Sympathie pour le diable ★★☆☆

En 1992, l’ex-Yougoslavie est à feu et à sang. Sarajevo est en état de siège. La communauté internationale, impuissante, compte les morts. Quelques journalistes, parqués à l’hôtel Hilton, informent le monde au péril de leurs vies. Parmi eux, Paul Marchand, reporter freelance pour France Info, la RTBF, Radio Suisse romande et Radio Canada. Il a trente ans à peine, un cigare (cubain) cloué au bec, un bonnet de marin vissé sur le crâne. Son éthique intransigeante le force à rendre compte avec autant d’objectivité que possible d’une guerre fratricide. Sa sensibilité l’empêche de rester neutre dans un conflit qui s’éternise.
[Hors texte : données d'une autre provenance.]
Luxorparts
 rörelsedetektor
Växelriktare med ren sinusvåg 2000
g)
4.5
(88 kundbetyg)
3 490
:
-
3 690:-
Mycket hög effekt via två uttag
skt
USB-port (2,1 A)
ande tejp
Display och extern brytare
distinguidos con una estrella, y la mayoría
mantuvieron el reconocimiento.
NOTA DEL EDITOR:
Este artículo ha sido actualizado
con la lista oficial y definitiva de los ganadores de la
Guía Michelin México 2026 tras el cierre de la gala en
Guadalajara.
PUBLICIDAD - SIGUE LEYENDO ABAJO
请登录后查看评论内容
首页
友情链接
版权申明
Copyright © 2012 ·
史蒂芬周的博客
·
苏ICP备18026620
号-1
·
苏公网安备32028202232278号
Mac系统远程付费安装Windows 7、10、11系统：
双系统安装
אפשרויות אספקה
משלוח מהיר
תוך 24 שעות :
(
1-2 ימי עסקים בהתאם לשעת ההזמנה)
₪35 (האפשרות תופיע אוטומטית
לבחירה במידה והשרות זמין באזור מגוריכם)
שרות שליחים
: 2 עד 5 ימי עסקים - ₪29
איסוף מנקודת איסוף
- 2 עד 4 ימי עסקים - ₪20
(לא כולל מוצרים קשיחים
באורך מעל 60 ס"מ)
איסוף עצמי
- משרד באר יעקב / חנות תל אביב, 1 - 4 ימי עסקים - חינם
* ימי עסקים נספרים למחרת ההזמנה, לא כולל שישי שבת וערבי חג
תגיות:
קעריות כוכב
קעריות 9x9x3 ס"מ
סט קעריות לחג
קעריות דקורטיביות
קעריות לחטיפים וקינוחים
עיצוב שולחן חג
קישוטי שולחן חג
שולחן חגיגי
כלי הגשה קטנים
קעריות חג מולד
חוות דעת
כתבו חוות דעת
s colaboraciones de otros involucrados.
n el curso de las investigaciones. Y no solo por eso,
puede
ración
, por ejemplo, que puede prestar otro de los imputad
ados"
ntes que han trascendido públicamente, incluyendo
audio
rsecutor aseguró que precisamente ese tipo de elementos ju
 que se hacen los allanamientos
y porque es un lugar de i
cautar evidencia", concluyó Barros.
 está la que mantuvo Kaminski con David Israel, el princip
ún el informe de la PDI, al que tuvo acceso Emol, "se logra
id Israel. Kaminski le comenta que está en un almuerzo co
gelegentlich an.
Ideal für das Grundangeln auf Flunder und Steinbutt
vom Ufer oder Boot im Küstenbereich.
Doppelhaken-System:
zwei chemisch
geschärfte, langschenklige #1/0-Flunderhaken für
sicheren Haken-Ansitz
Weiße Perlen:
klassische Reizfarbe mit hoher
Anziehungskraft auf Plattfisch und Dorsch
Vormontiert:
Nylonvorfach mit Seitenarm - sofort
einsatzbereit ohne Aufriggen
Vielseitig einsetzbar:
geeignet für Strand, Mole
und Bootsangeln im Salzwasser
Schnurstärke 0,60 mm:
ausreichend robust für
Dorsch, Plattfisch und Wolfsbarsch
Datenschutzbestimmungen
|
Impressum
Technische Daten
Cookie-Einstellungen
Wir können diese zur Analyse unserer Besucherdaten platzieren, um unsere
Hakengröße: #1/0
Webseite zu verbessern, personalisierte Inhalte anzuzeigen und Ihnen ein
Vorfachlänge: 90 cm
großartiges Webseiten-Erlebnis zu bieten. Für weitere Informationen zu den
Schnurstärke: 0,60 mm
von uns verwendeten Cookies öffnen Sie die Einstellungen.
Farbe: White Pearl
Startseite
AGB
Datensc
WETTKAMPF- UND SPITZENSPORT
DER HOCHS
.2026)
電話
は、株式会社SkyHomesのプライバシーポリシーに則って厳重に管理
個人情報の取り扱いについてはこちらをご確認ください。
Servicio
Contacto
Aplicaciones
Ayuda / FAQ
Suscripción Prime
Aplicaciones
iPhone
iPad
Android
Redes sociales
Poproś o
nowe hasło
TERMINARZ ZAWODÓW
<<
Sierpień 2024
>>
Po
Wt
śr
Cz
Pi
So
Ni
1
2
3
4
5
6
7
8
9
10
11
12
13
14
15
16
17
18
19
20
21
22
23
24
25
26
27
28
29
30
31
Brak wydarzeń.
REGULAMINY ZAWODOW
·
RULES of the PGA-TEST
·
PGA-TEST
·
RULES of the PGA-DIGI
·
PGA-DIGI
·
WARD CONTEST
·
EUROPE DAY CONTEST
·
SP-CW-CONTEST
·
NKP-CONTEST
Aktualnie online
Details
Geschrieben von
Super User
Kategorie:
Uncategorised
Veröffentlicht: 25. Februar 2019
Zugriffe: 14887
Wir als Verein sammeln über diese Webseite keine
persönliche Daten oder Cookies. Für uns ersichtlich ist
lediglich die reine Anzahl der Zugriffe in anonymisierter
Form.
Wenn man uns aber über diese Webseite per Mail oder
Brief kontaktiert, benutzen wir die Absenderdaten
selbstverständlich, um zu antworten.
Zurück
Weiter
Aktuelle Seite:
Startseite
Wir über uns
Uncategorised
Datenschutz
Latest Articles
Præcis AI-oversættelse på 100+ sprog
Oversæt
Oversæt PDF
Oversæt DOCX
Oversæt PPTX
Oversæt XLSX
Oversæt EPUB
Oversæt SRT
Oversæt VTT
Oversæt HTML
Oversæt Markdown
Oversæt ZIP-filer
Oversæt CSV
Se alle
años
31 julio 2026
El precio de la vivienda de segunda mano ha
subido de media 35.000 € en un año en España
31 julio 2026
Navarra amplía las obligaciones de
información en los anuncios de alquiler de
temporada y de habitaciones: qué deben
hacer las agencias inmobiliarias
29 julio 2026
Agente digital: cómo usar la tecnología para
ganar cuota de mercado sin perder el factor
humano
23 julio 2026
Paul Marchand est une figure du journalisme contemporain. Avant d’arriver en Bosnie, il avait couvert pendant près de huit ans la guerre au Liban. À Sarajevo, après dix huit mois de séjour, un sniper lui arrache le bras, l’obligeant à une retraite forcée. Paul Marchand se donnera la mort en 2009. Après avoir lu son livre Sympathie pour le diable publié en 1997, le canadien Guillaume de Fontenay l’avait rencontré. Il aurait pu réaliser un documentaire. Il choisit finalement une œuvre de fiction, très fidèle aux faits, qu’il est allé tourner, non sans difficultés, en plein hiver à Sarajevo.

Récemment, un film d’animation passé inaperçu et pourtant admirable avait pris un parti différent. Chris the Swiss racontait dans un noir et blanc expressionniste la vie de Christian Wurtemberg, un journaliste de guerre, son départ pour la Croatie en 1991 et sa mort en Slavonie dans des conditions restées obscures.

L’autre référence qui vient immédiatement à l’esprit, c’est bien sûr le récent Camille de Boris Lojkine sur la photographe française tuée en mai 2014 en République centrafricaine. Nina Meurisse y interprétait une jeune femme profondément empathique, curieuse, faisant ses premiers pas dans le journalisme de guerre, dévorée par le doute sur le sens de son métier. Niels Schneider campe tout le contraire : un professionnel pénétré par la haute idée qu’il se fait de lui-même et de sa tâche, refusant les concessions, péremptoire et souvent cassant. Bien sûr, son humanité perce, dans sa relation avec sa traductrice, la belle Ella Rumpf, dont il réussit à exfiltrer de Sarajevo l’oncle catarrheux. Mais son refus d’être aimable est tellement efficace que c’est son autoportrait qu’à la fin on peine à aimer.